*EXERCISE DETAILS*: Switch "street-level photo" to "roadside photo" in the entries, starting at the beginning and ending at the line containing "[536, 516, 555, 544] StreetNumber: 1", with everything else left unchanged. Omit the pictures from your output.
________________
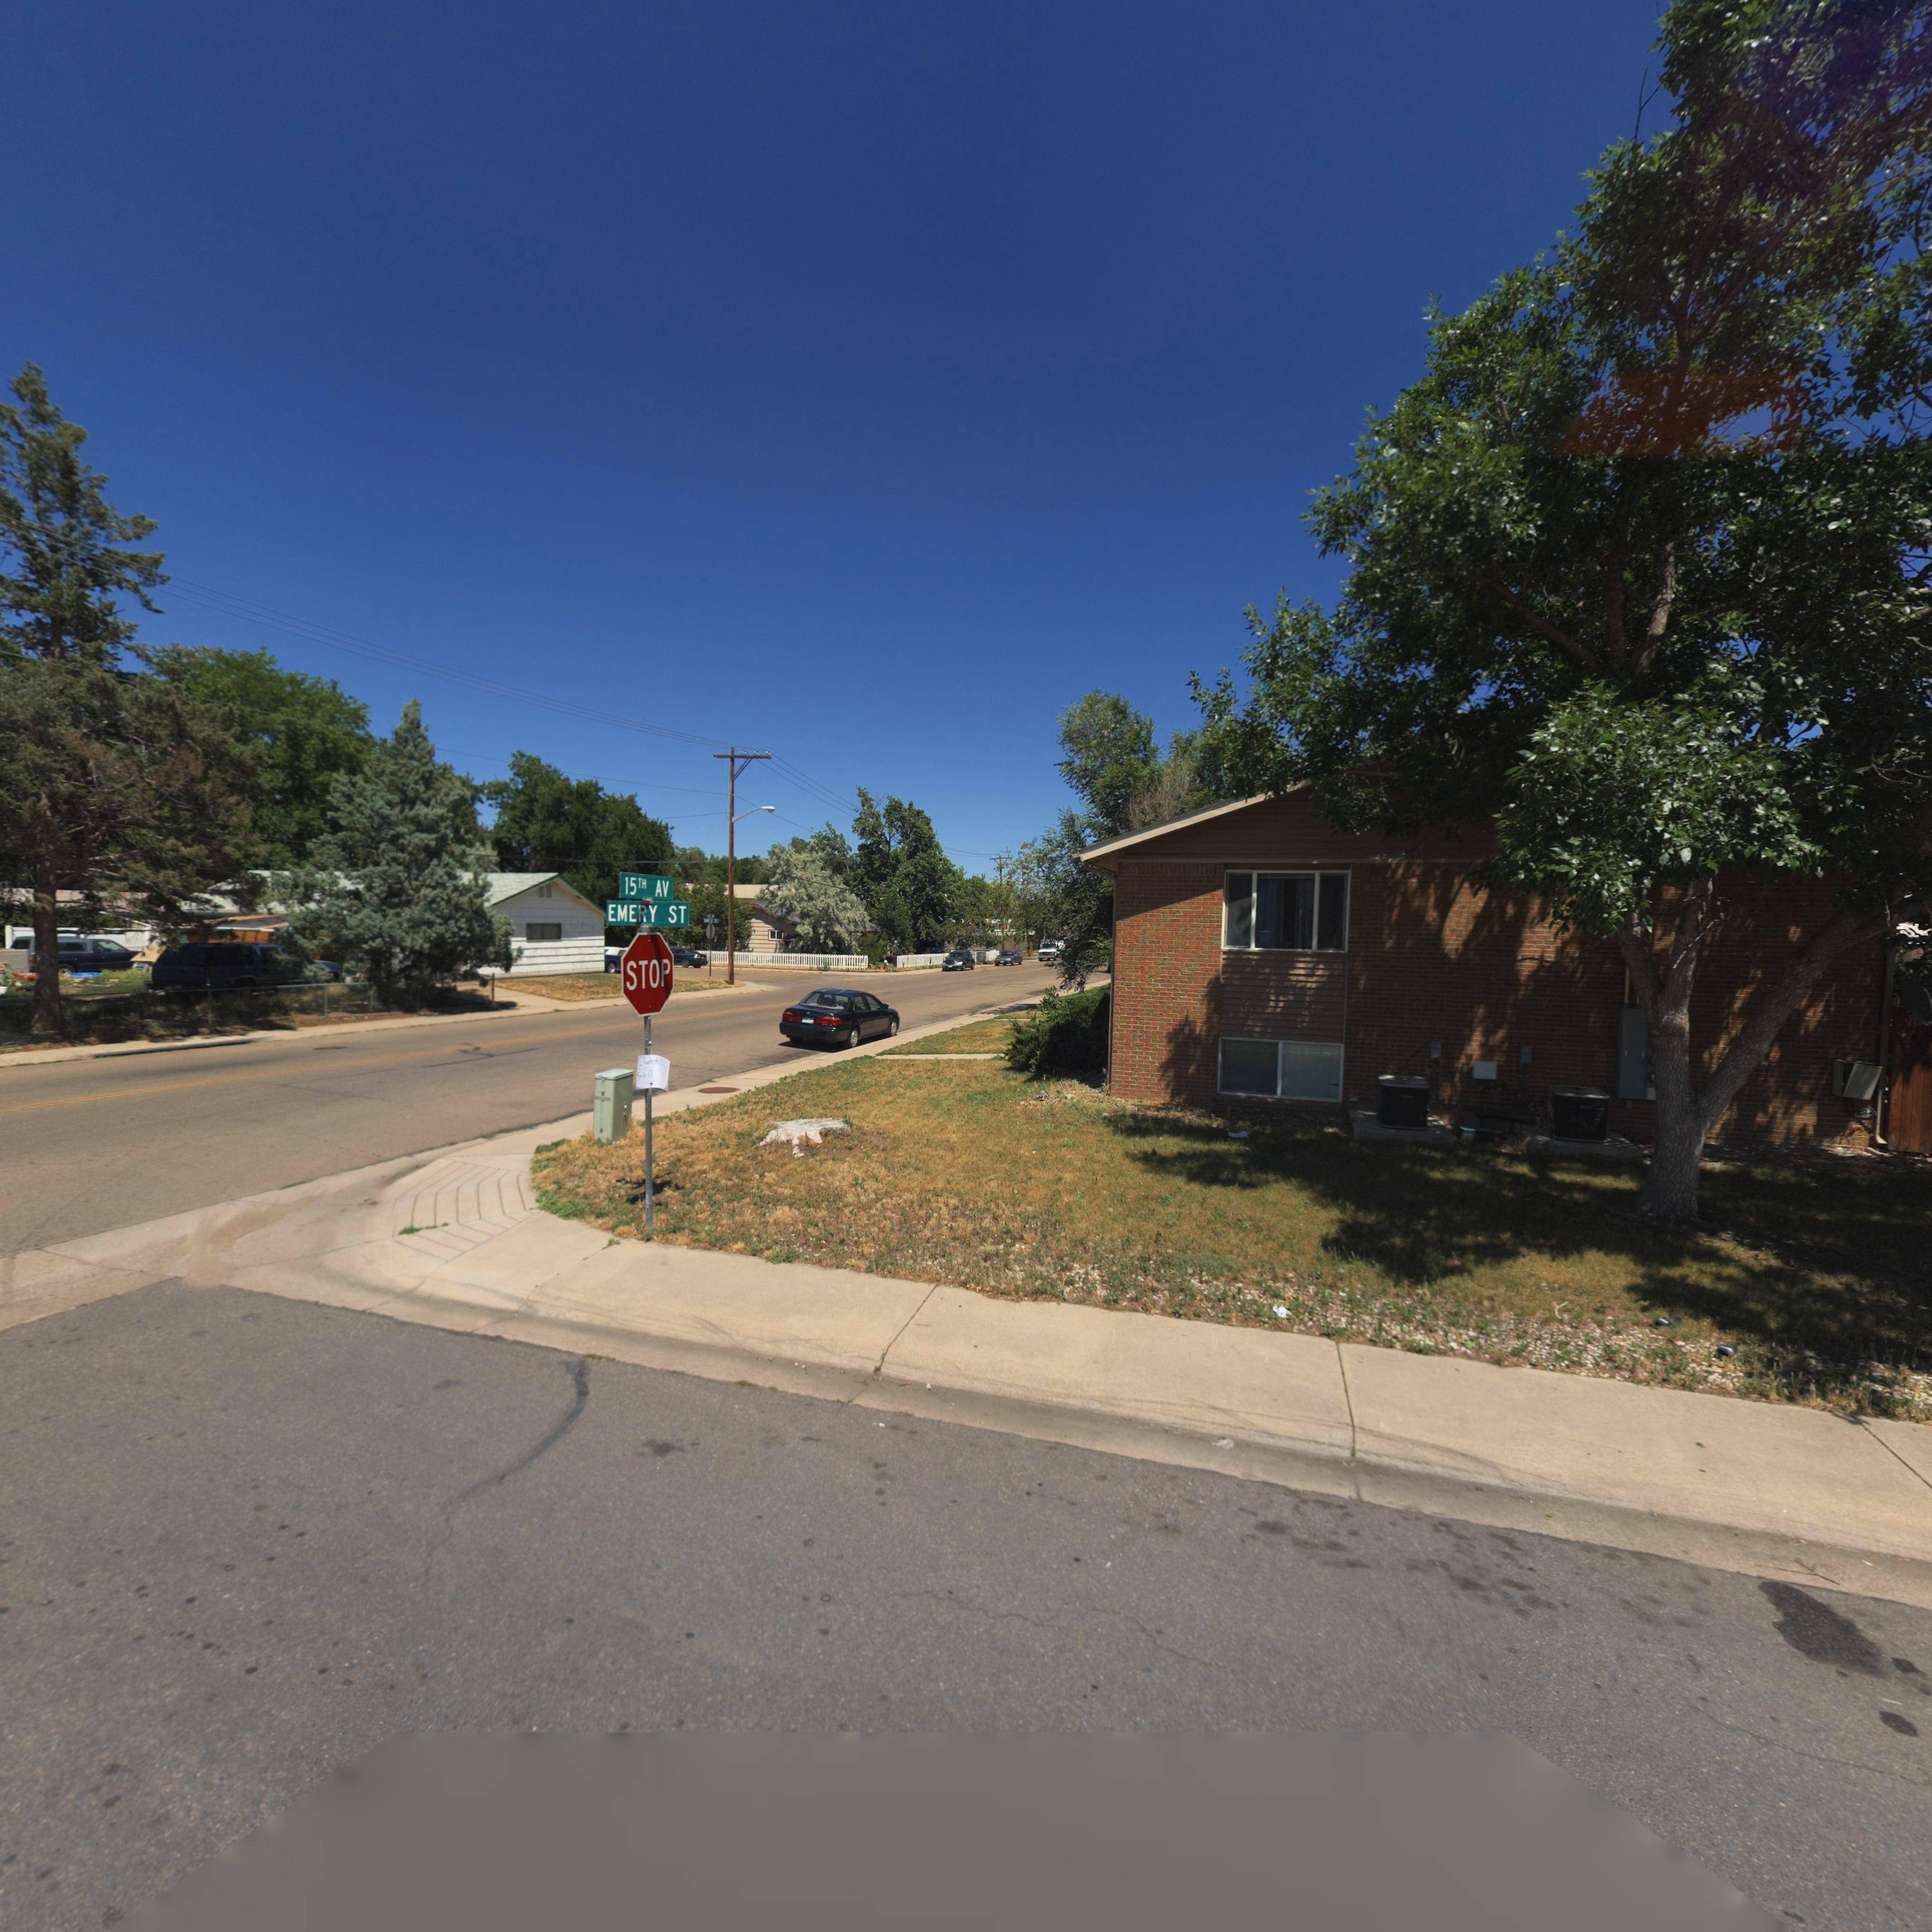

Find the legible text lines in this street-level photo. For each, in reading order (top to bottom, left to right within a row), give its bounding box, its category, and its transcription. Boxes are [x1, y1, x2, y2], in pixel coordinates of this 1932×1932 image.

[625, 876, 670, 898] StreetName: 15TH AV
[608, 903, 687, 924] StreetName: EMERY ST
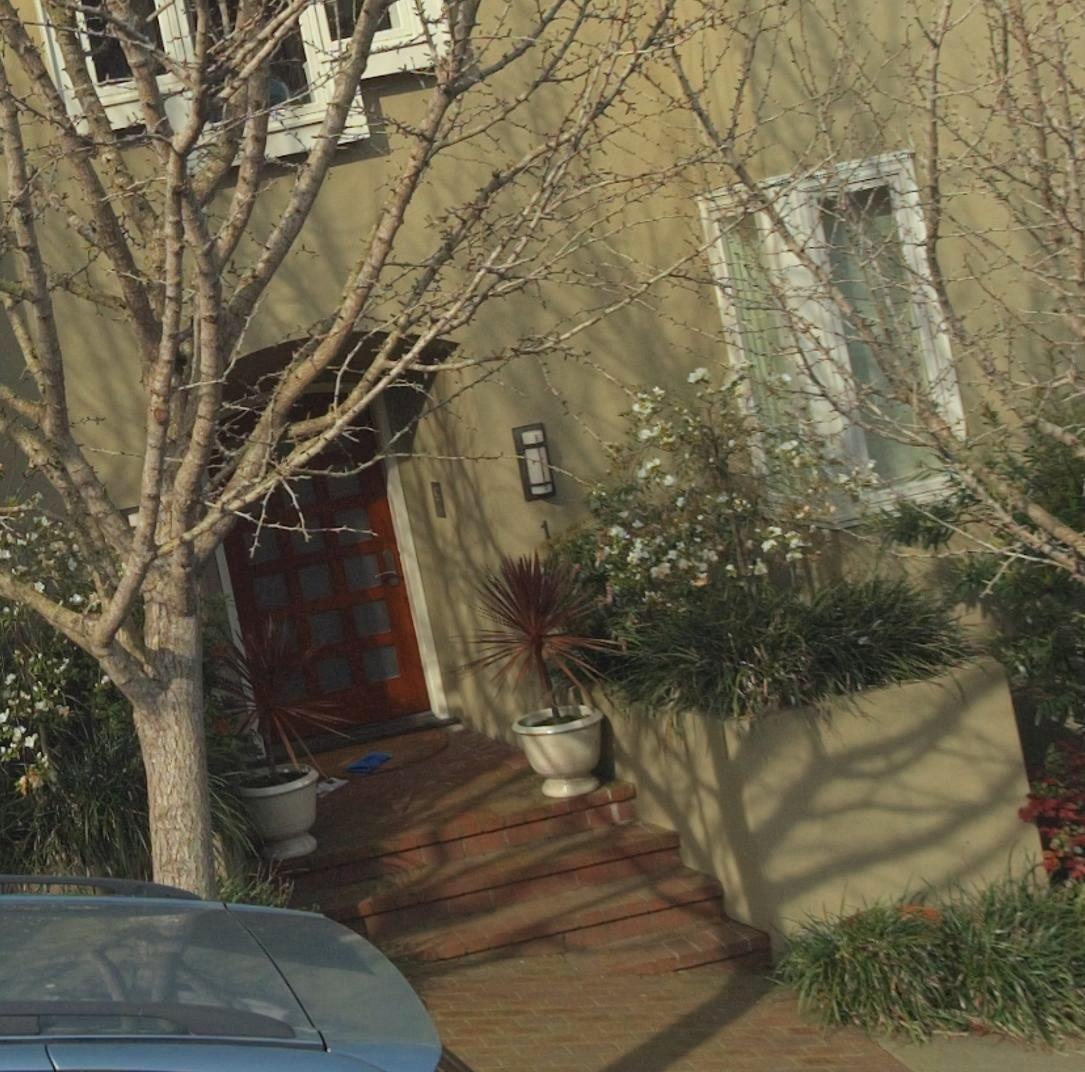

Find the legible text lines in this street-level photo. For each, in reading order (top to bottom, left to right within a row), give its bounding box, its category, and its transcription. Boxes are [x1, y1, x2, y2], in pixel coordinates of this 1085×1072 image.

[536, 516, 555, 544] StreetNumber: 1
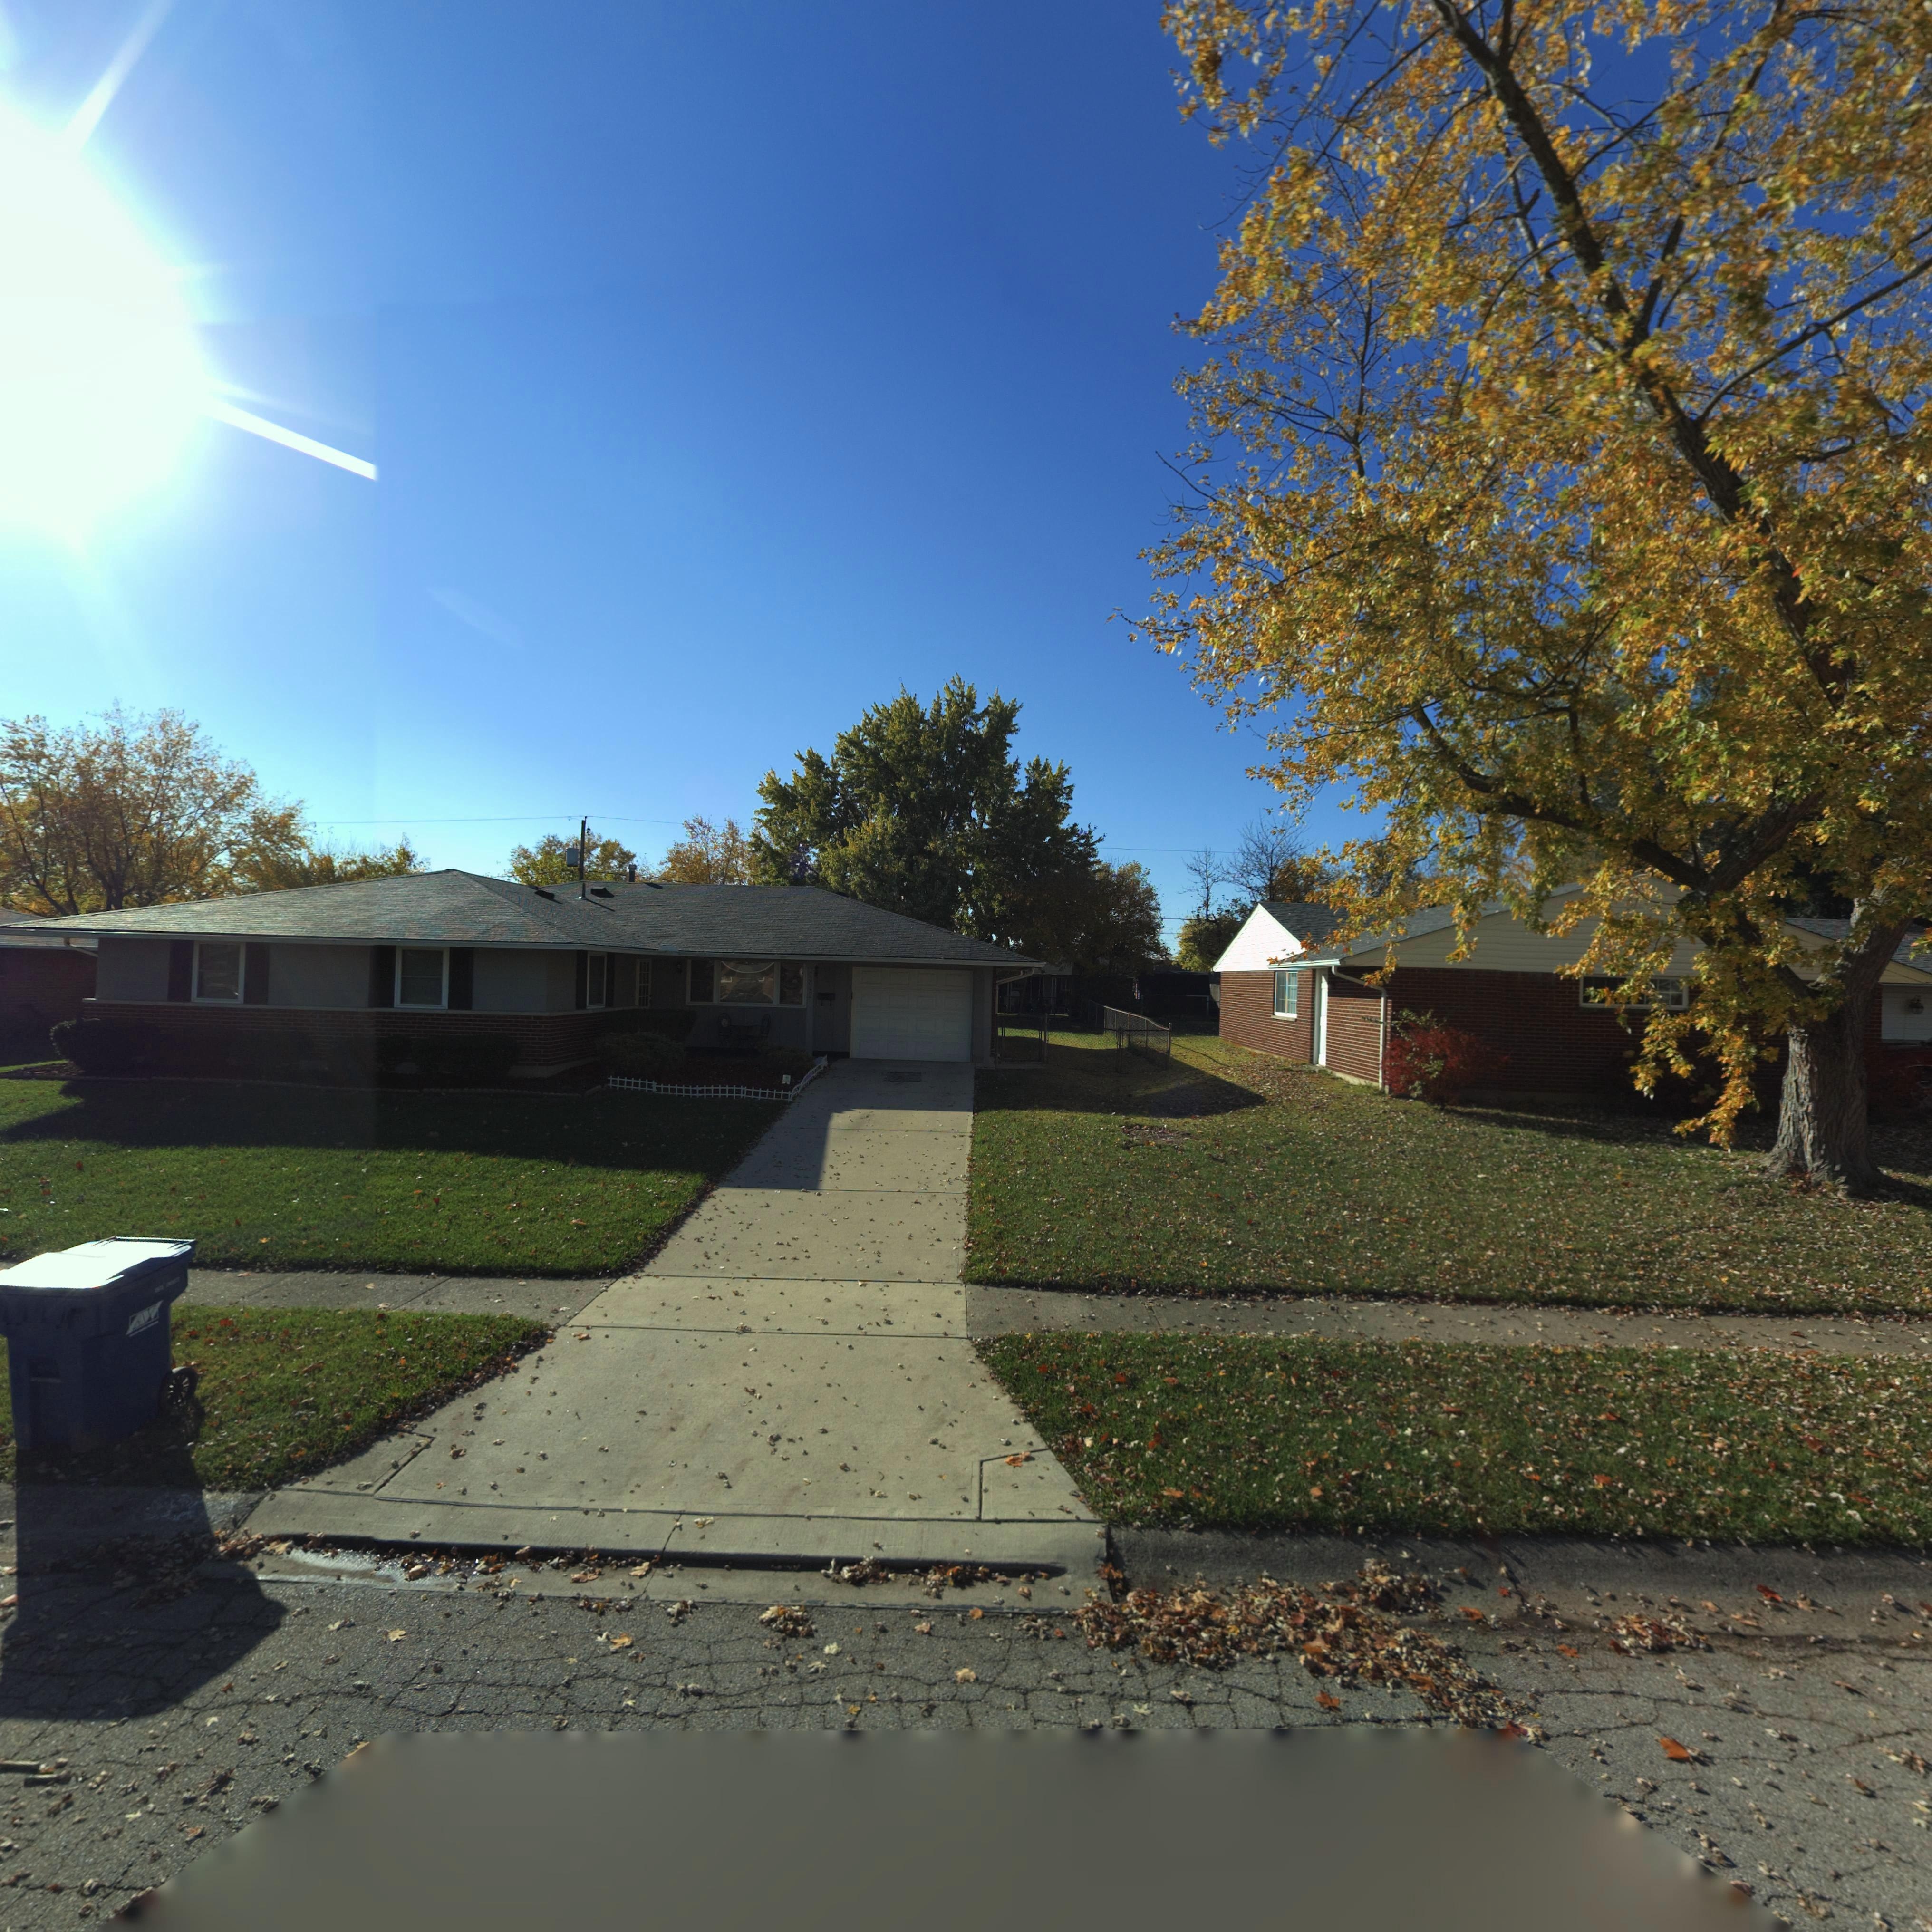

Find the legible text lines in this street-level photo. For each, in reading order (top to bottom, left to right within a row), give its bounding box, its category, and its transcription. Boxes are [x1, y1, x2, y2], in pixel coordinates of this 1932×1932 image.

[807, 970, 813, 999] StreetNumber: 7842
________________
*RESULT BELOW*:
Find the legible text lines in this roadside photo. For each, in reading order (top to bottom, left to right within a row), give its bounding box, its category, and its transcription. Boxes are [x1, y1, x2, y2], in pixel coordinates of this 1932×1932 image.

[625, 876, 670, 898] StreetName: 15TH AV
[608, 903, 687, 924] StreetName: EMERY ST

Find the legible text lines in this roadside photo. For each, in reading order (top to bottom, left to right within a row), give its bounding box, its category, and its transcription. Boxes are [x1, y1, x2, y2], in pixel coordinates of this 1085×1072 image.

[536, 516, 555, 544] StreetNumber: 1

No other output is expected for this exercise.